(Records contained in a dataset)
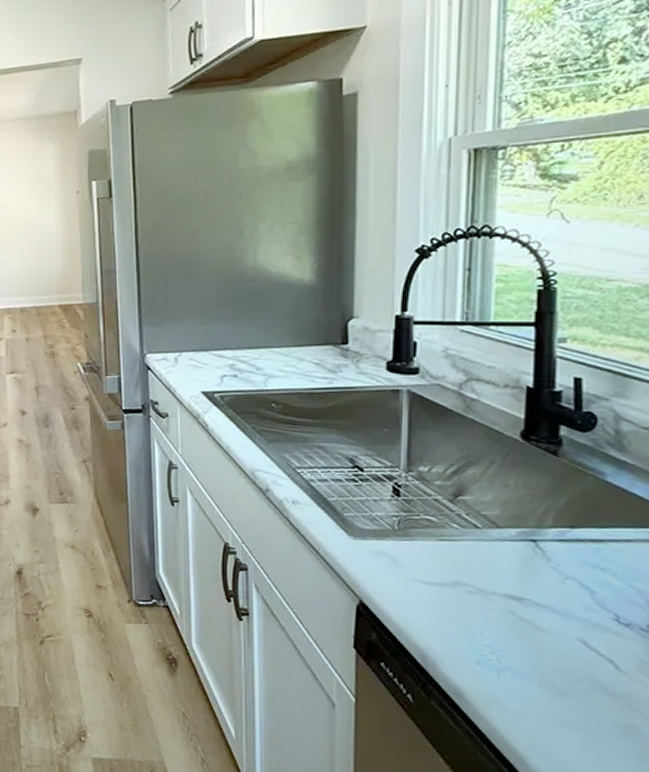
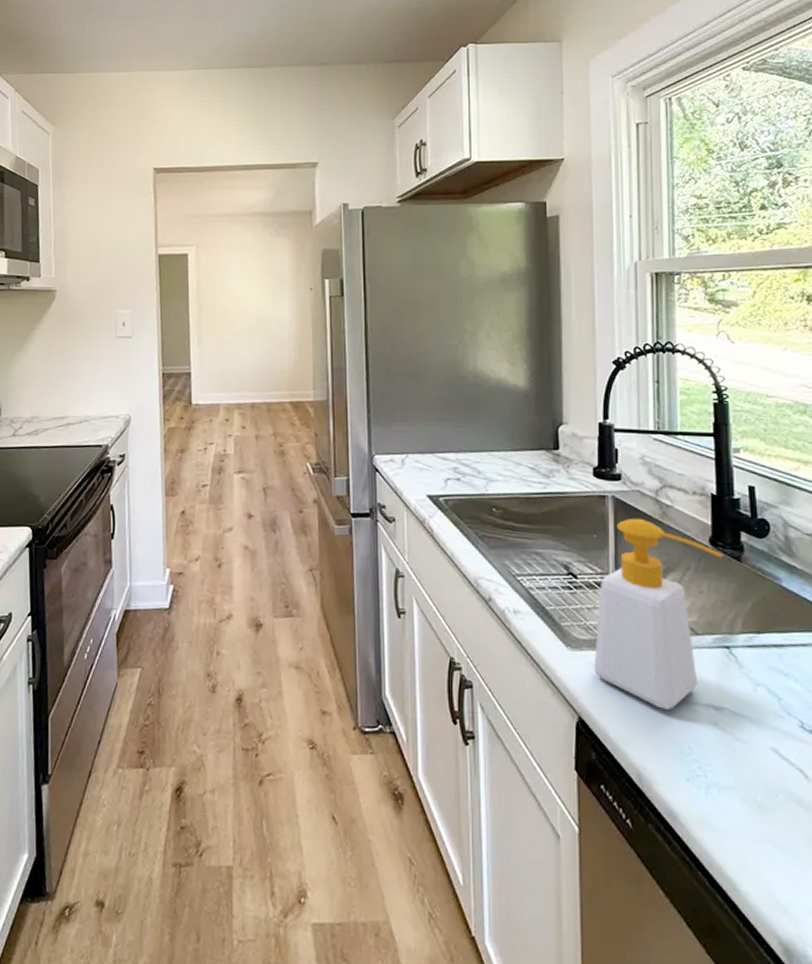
soap bottle: none [378,412,537,598] -> present [593,518,724,710]

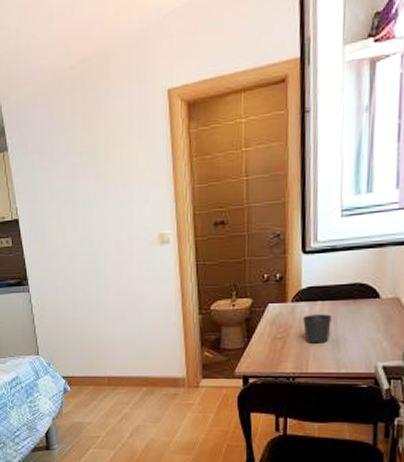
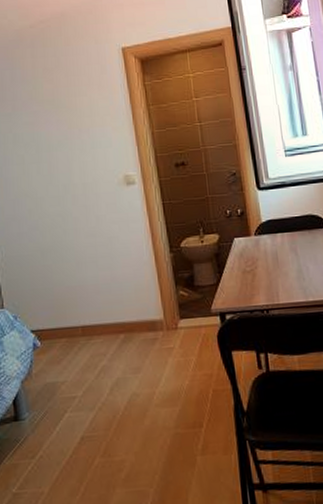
cup: present [303,314,332,343] -> none [267,245,294,275]

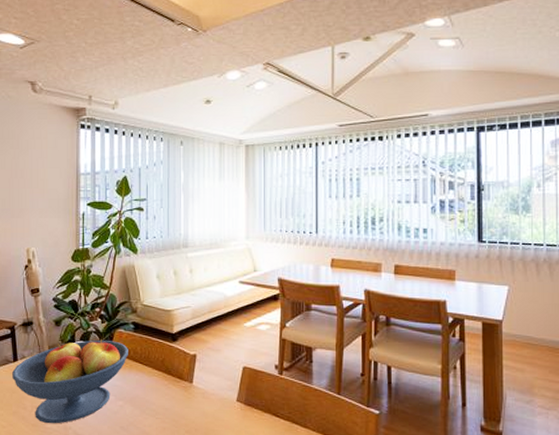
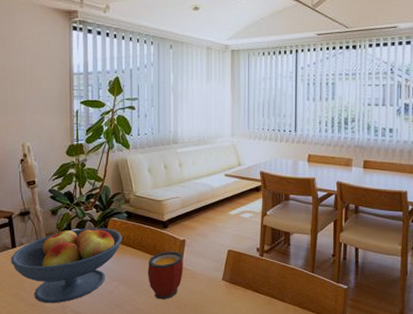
mug: none [155,367,195,422] -> present [148,251,184,299]

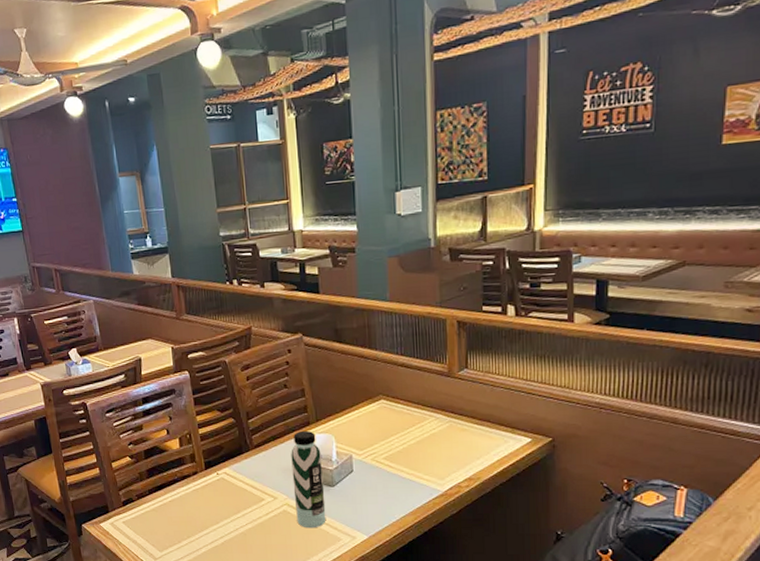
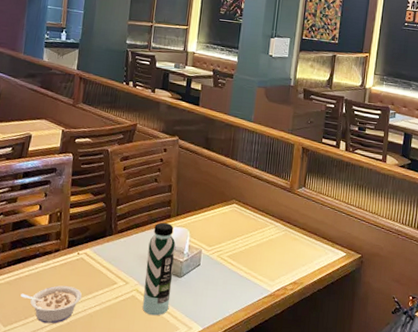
legume: none [169,507,231,546] -> present [20,285,82,324]

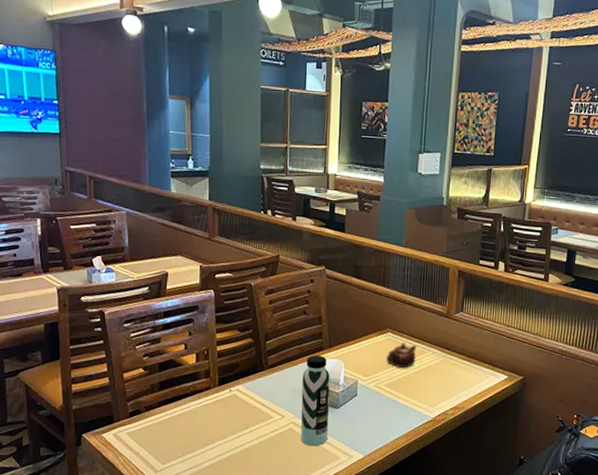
legume: present [20,285,82,324] -> none [175,422,239,460]
teapot: none [230,215,260,241] -> present [386,343,417,369]

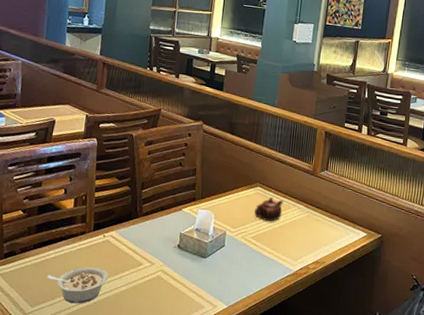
legume: none [175,422,239,460] -> present [47,267,109,304]
water bottle: present [301,355,330,447] -> none [168,205,200,295]

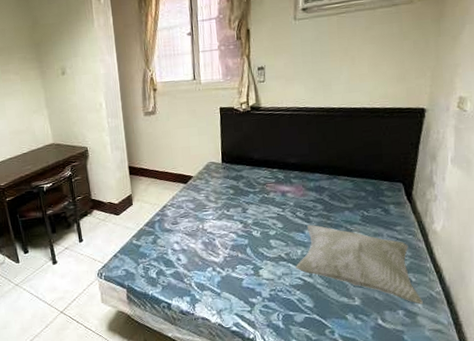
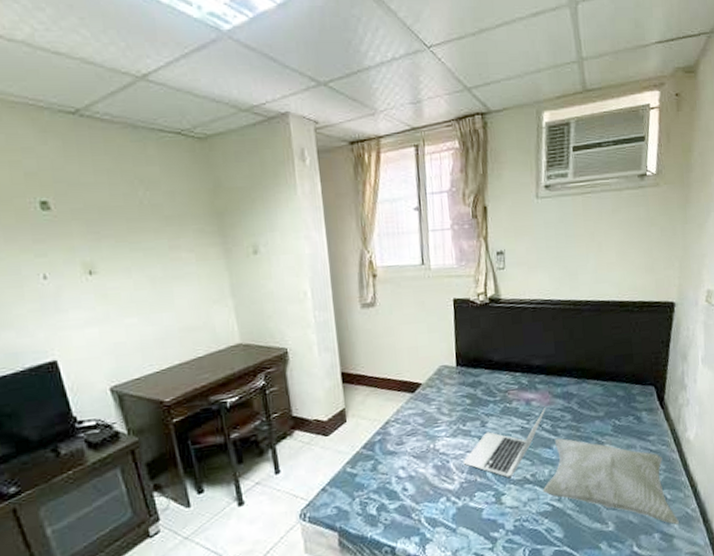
laptop: none [227,199,300,255] -> present [463,408,546,478]

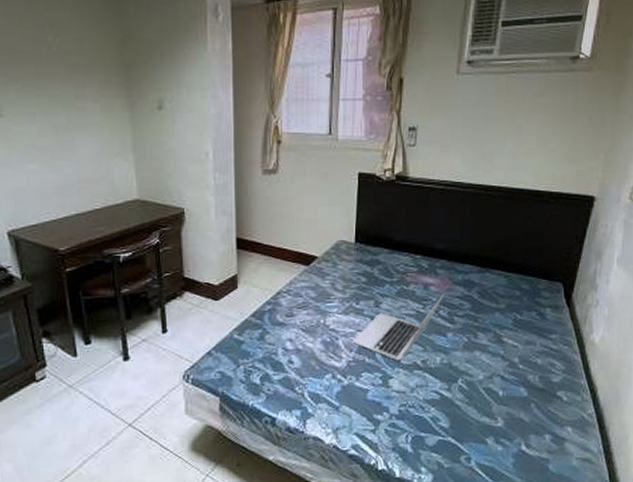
decorative pillow: present [542,438,679,525] -> none [432,326,573,428]

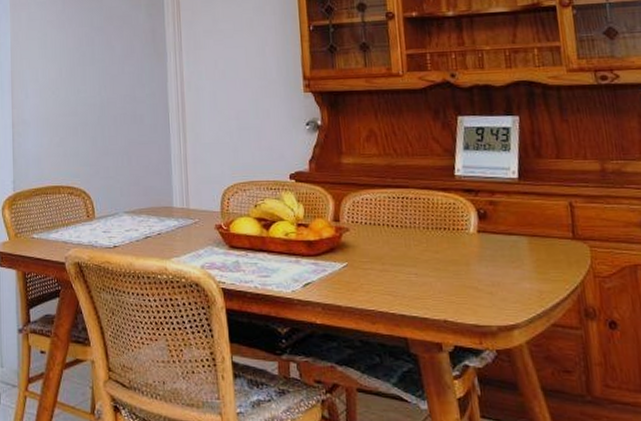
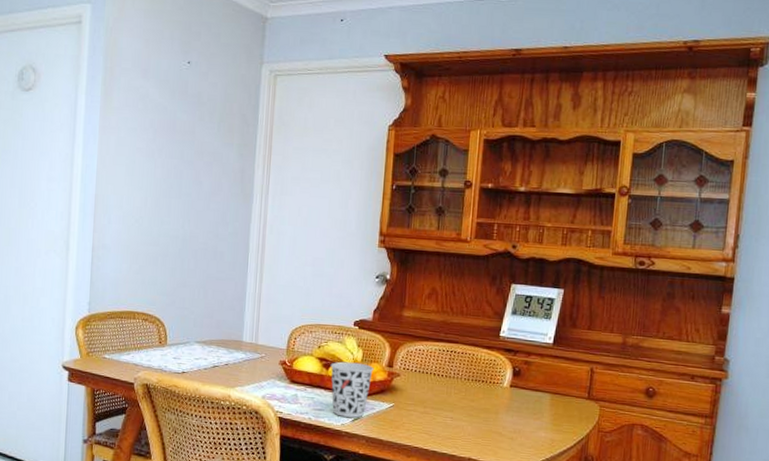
cup: none [270,219,319,282] -> present [330,361,374,418]

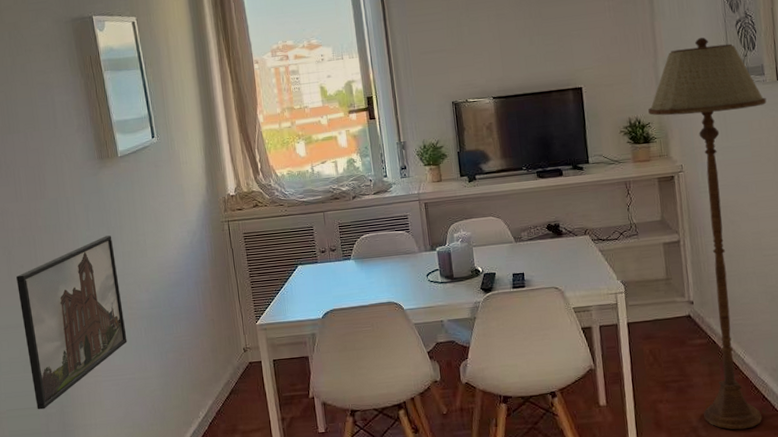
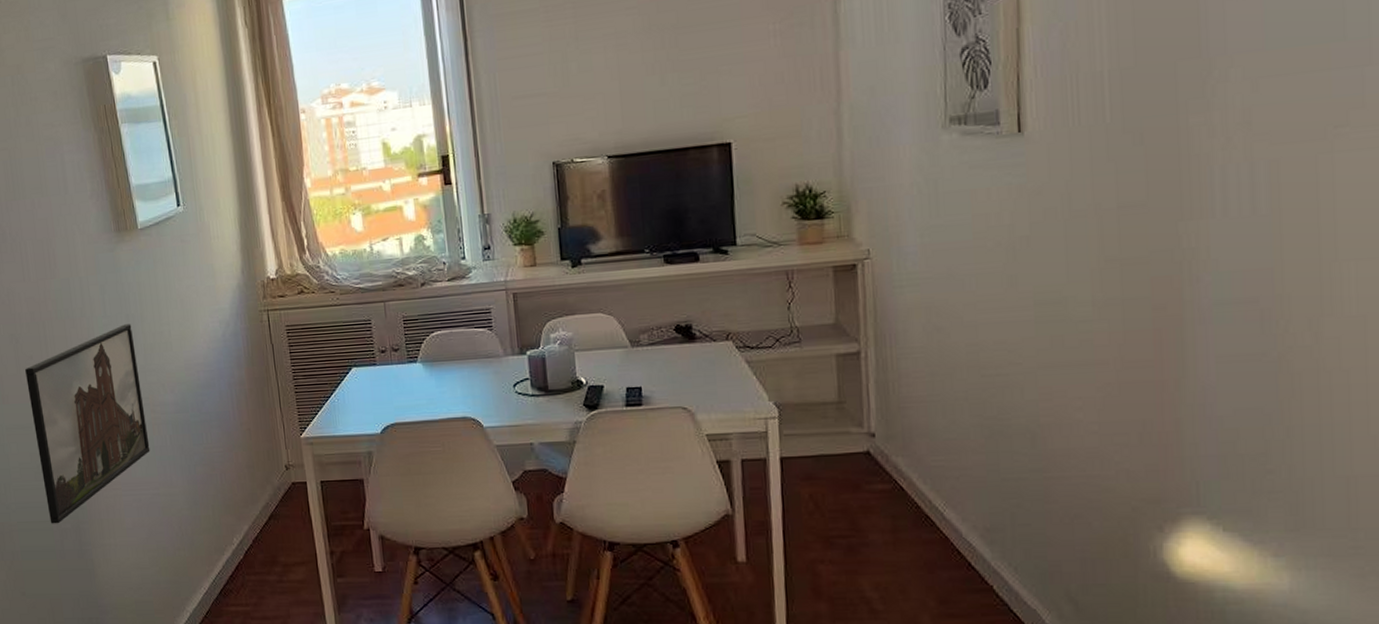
floor lamp: present [648,37,767,430] -> none [824,72,1001,605]

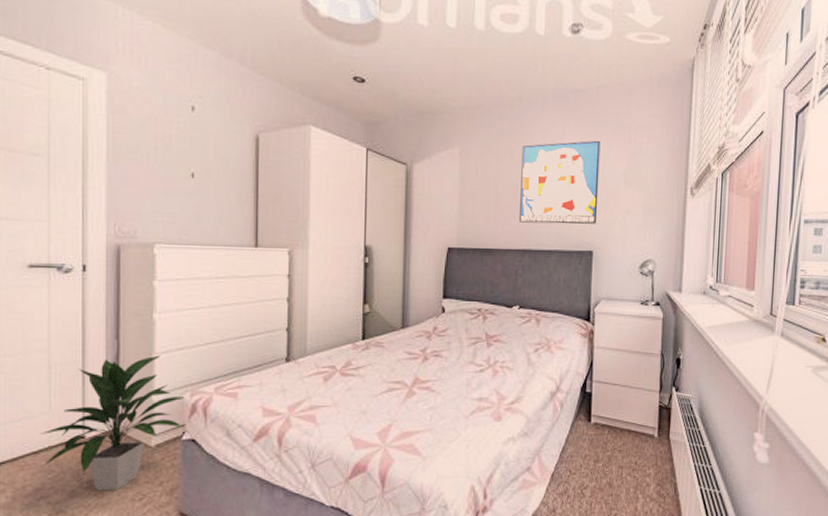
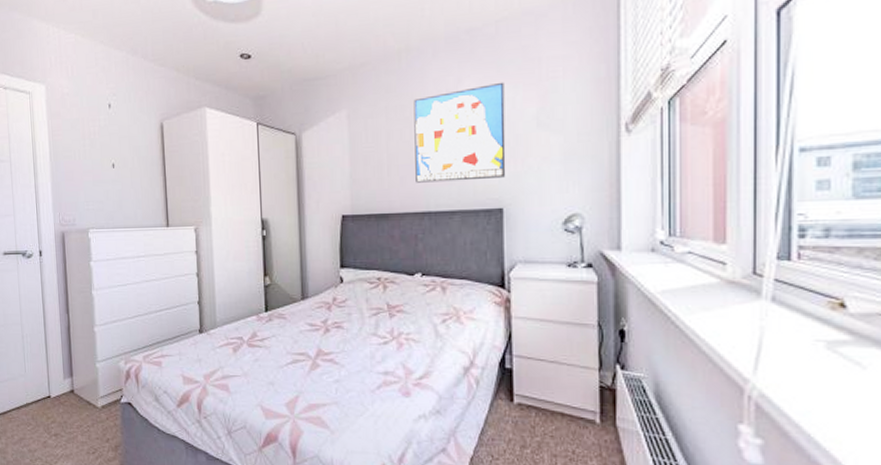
indoor plant: present [40,355,185,491] -> none [20,327,121,444]

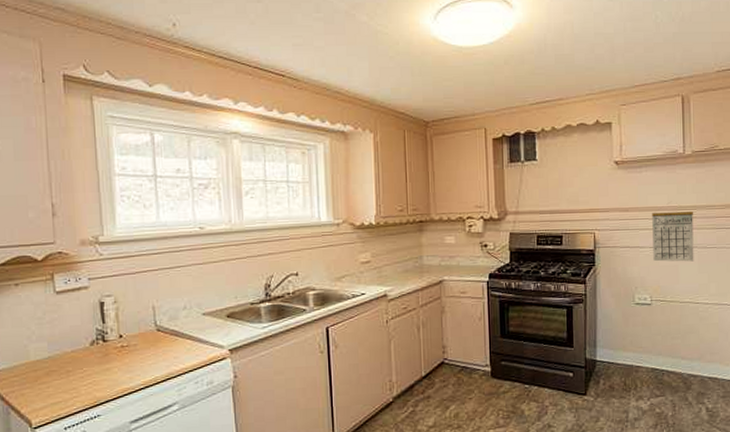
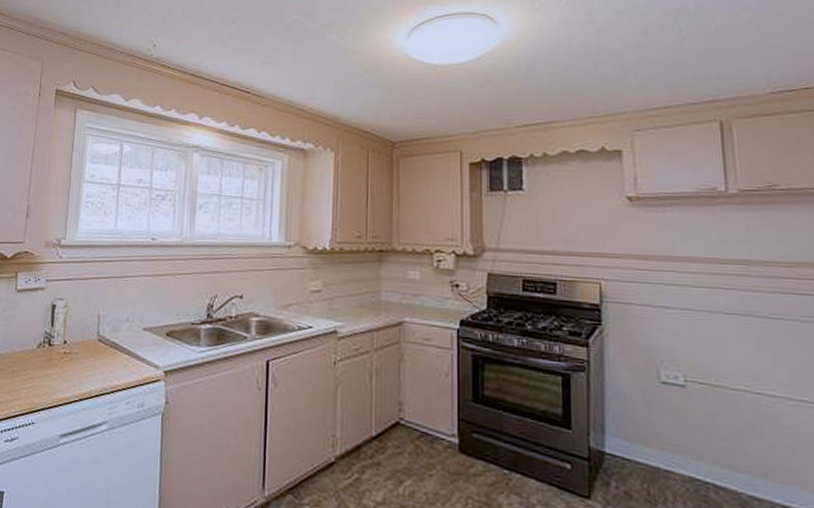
calendar: present [652,211,694,262] -> none [682,264,750,335]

## EXERCISE DETAILS
Leave out every picture and transcribe the remaining entries exactly.

## WRITTEN SOLUTION
soap bottle: none [378,412,537,598] -> present [593,518,724,710]

cup: present [303,314,332,343] -> none [267,245,294,275]

mug: none [155,367,195,422] -> present [148,251,184,299]

legume: none [169,507,231,546] -> present [20,285,82,324]

legume: present [20,285,82,324] -> none [175,422,239,460]
teapot: none [230,215,260,241] -> present [386,343,417,369]

legume: none [175,422,239,460] -> present [47,267,109,304]
water bottle: present [301,355,330,447] -> none [168,205,200,295]

laptop: none [227,199,300,255] -> present [463,408,546,478]

decorative pillow: present [542,438,679,525] -> none [432,326,573,428]

cup: none [270,219,319,282] -> present [330,361,374,418]

floor lamp: present [648,37,767,430] -> none [824,72,1001,605]

indoor plant: present [40,355,185,491] -> none [20,327,121,444]

calendar: present [652,211,694,262] -> none [682,264,750,335]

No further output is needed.